Indeed, you will have to have a reasonable grasp of all the bits that you are going to need for the design. Indeed, I find this a valuable first stage of the design:what bits are there and what resources do they need? Accuracy is not an enormous issue typically, with the proviso that if you don't know how much data, for example, a filter needs that that unknown will persist all the way.

About specialisation: it is typically compiler and linker; I often, incorrectly, label the whole tool-chain a compiler, but you have to build a full call-graph before you can specialise efficiently. Some toolchains choose to only specialise if the number of specialisations created is small (eg, never more than 2), other toolchains can be more brutal.
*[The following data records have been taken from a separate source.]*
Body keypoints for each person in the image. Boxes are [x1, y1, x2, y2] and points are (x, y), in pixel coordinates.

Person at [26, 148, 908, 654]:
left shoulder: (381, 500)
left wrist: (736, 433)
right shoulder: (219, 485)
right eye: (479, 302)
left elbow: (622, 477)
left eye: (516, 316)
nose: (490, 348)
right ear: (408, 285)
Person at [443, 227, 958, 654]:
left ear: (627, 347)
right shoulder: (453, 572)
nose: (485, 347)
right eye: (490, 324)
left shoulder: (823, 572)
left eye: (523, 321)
Specialisation can help get rid of polymorphism, but polymorphism is not a requirement for specialisation.

Erwin
Score: 1 | 2 years ago | 1 reply

Thanks for this very informative summary on the problems you have to deal with on emedded systems.
You mentioned that it's a good idea to deal with errors an not to pass the bug. But isn't this (especially for libraries) not always a problem to decide?
I think of a current problem I'm facing with a communication protocol implementation (written as a library) which is used on many differnt devices from very small embedded processors up to powerful processors running an embedded Linux. On a Linux machine the communication protocol runs as a user process which you can safely terminate and restart on an error without affecting the rest of the system. On the embedded component the only possible way to handle the same error could be to do a reset which will break all the other functionalities the component does beside communication.
I mean that in such cases it's up to the application that uses the library to know what the "correct" error handling would be and therefore the library must pass the bug to give the user the ability to decide?
Or did I misunderstood something?

HenkSpeaker
Score: 0 | 2 years ago | no reply

Hi Erwin - you are absolutely right. It will matter very much in what sort of company you work, whether you got to pass the buck or whether the library can deal with the error.
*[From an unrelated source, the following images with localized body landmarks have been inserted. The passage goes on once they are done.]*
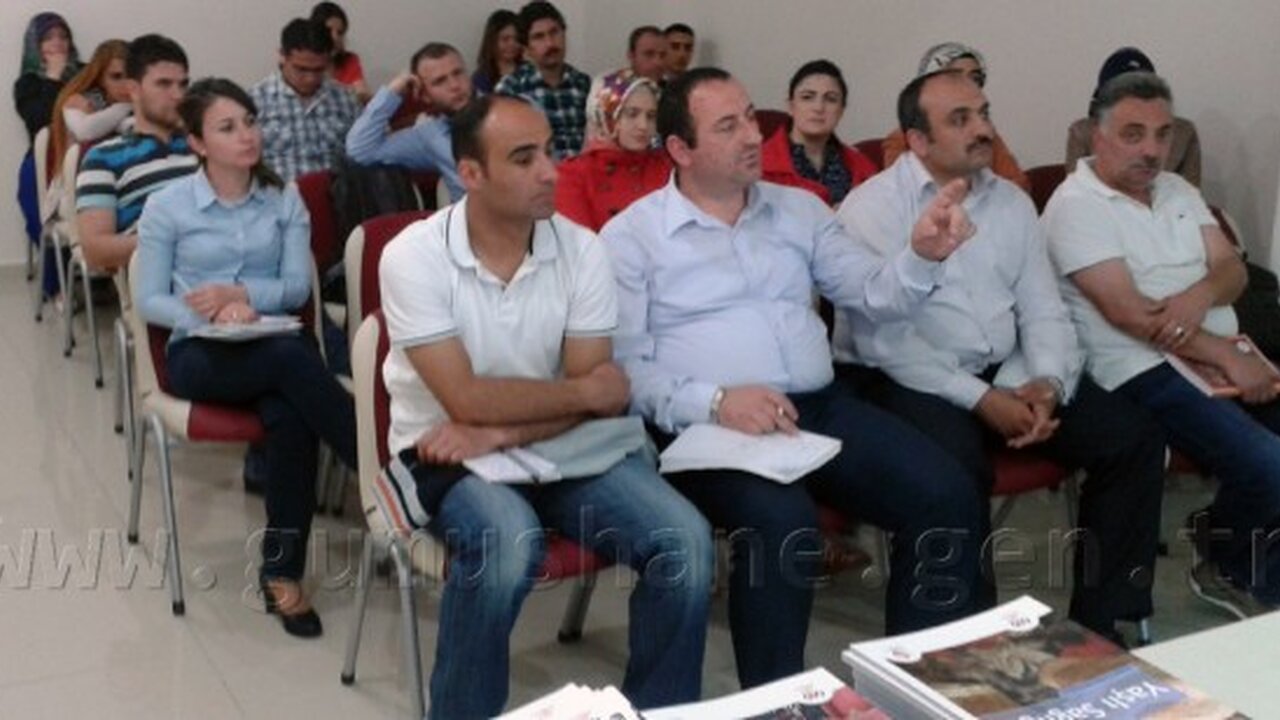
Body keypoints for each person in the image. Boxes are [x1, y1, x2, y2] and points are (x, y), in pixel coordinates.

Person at [603, 67, 987, 689]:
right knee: (783, 524)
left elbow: (873, 293)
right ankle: (777, 699)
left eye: (751, 117)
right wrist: (717, 401)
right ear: (680, 148)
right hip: (706, 428)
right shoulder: (632, 237)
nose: (753, 136)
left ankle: (915, 690)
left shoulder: (799, 210)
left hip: (815, 406)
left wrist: (921, 255)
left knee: (946, 493)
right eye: (727, 126)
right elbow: (626, 370)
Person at [378, 93, 712, 716]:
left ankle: (657, 712)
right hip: (446, 450)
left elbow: (596, 398)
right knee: (508, 542)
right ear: (470, 174)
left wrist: (500, 431)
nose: (550, 172)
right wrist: (579, 395)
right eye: (523, 158)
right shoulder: (413, 255)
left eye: (550, 152)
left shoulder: (582, 249)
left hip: (557, 446)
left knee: (685, 542)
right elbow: (470, 398)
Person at [835, 69, 1166, 643]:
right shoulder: (871, 208)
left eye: (983, 113)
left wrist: (1046, 383)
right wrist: (983, 399)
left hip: (1004, 367)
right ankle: (962, 645)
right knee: (952, 477)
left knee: (1132, 439)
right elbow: (884, 341)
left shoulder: (1011, 202)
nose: (983, 129)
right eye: (960, 119)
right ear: (917, 140)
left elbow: (1043, 308)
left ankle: (1103, 624)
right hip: (904, 376)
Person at [1044, 70, 1280, 620]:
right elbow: (1129, 313)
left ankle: (1244, 553)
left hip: (1219, 348)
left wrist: (1198, 298)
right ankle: (1227, 562)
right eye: (1133, 134)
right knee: (1269, 463)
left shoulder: (1177, 189)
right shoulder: (1076, 204)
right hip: (1140, 367)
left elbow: (1232, 270)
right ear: (1097, 135)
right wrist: (1225, 356)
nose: (1151, 150)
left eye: (1163, 134)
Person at [135, 77, 356, 638]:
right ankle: (380, 468)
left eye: (251, 122)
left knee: (290, 416)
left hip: (275, 339)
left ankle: (281, 575)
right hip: (201, 355)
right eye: (228, 127)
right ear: (198, 143)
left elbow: (295, 288)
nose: (247, 135)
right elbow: (149, 298)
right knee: (292, 365)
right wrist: (210, 315)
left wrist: (242, 297)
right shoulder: (168, 206)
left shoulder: (283, 200)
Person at [76, 34, 198, 273]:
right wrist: (177, 242)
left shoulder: (204, 145)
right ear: (133, 90)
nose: (178, 95)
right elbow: (95, 251)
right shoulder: (103, 158)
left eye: (183, 84)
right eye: (164, 84)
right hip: (166, 277)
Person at [881, 42, 1030, 193]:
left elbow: (1017, 186)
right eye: (954, 77)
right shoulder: (902, 140)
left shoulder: (985, 133)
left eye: (975, 78)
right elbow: (900, 192)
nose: (966, 84)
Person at [345, 42, 472, 201]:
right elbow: (359, 150)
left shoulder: (500, 112)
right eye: (440, 81)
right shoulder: (430, 134)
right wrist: (393, 91)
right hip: (470, 215)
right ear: (424, 96)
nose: (455, 86)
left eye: (458, 73)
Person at [1064, 47, 1200, 186]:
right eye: (1131, 135)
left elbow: (1192, 190)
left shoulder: (1184, 132)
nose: (1151, 151)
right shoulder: (1082, 132)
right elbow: (1077, 187)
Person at [13, 12, 81, 283]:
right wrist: (53, 77)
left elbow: (101, 103)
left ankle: (94, 274)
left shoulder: (85, 73)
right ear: (35, 45)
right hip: (43, 161)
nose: (57, 43)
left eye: (63, 36)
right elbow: (39, 119)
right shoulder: (27, 83)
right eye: (48, 38)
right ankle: (57, 284)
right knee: (34, 202)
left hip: (83, 155)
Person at [249, 17, 360, 182]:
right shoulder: (255, 101)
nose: (310, 79)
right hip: (279, 194)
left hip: (336, 193)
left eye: (319, 70)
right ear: (282, 56)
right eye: (301, 69)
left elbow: (361, 154)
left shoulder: (345, 99)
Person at [555, 72, 669, 231]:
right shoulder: (573, 174)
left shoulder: (667, 166)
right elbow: (578, 241)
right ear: (605, 114)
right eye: (632, 114)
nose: (643, 125)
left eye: (651, 116)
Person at [761, 59, 877, 206]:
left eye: (831, 99)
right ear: (790, 106)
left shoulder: (864, 168)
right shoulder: (759, 166)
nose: (818, 107)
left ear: (841, 110)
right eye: (807, 97)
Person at [495, 1, 592, 159]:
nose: (550, 43)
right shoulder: (511, 89)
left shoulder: (584, 84)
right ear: (526, 48)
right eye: (538, 37)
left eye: (554, 32)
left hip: (584, 171)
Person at [584, 26, 666, 143]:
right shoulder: (608, 87)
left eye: (662, 55)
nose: (658, 62)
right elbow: (597, 138)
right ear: (631, 56)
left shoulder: (673, 92)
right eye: (649, 54)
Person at [311, 1, 371, 103]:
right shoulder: (305, 61)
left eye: (340, 33)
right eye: (328, 31)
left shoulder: (350, 60)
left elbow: (362, 94)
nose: (335, 38)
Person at [472, 9, 522, 95]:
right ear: (492, 41)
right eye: (505, 39)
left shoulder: (529, 71)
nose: (512, 44)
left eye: (517, 39)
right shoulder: (482, 79)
If the company delivers Linux device drivers as a product, then there is no way that you can deal with the error other than reporting it to the caller; you cannot second guess what the caller is going to do.

However, if you work in a company where you are making a communication driver and one of your colleagues is writing the software that deals with the error (maybe in another building), then it may be worthwhile to shortcut the spec, and still create a generic library that is useful for different cars, but it is going to report a communication error at a low level in a more direct manner.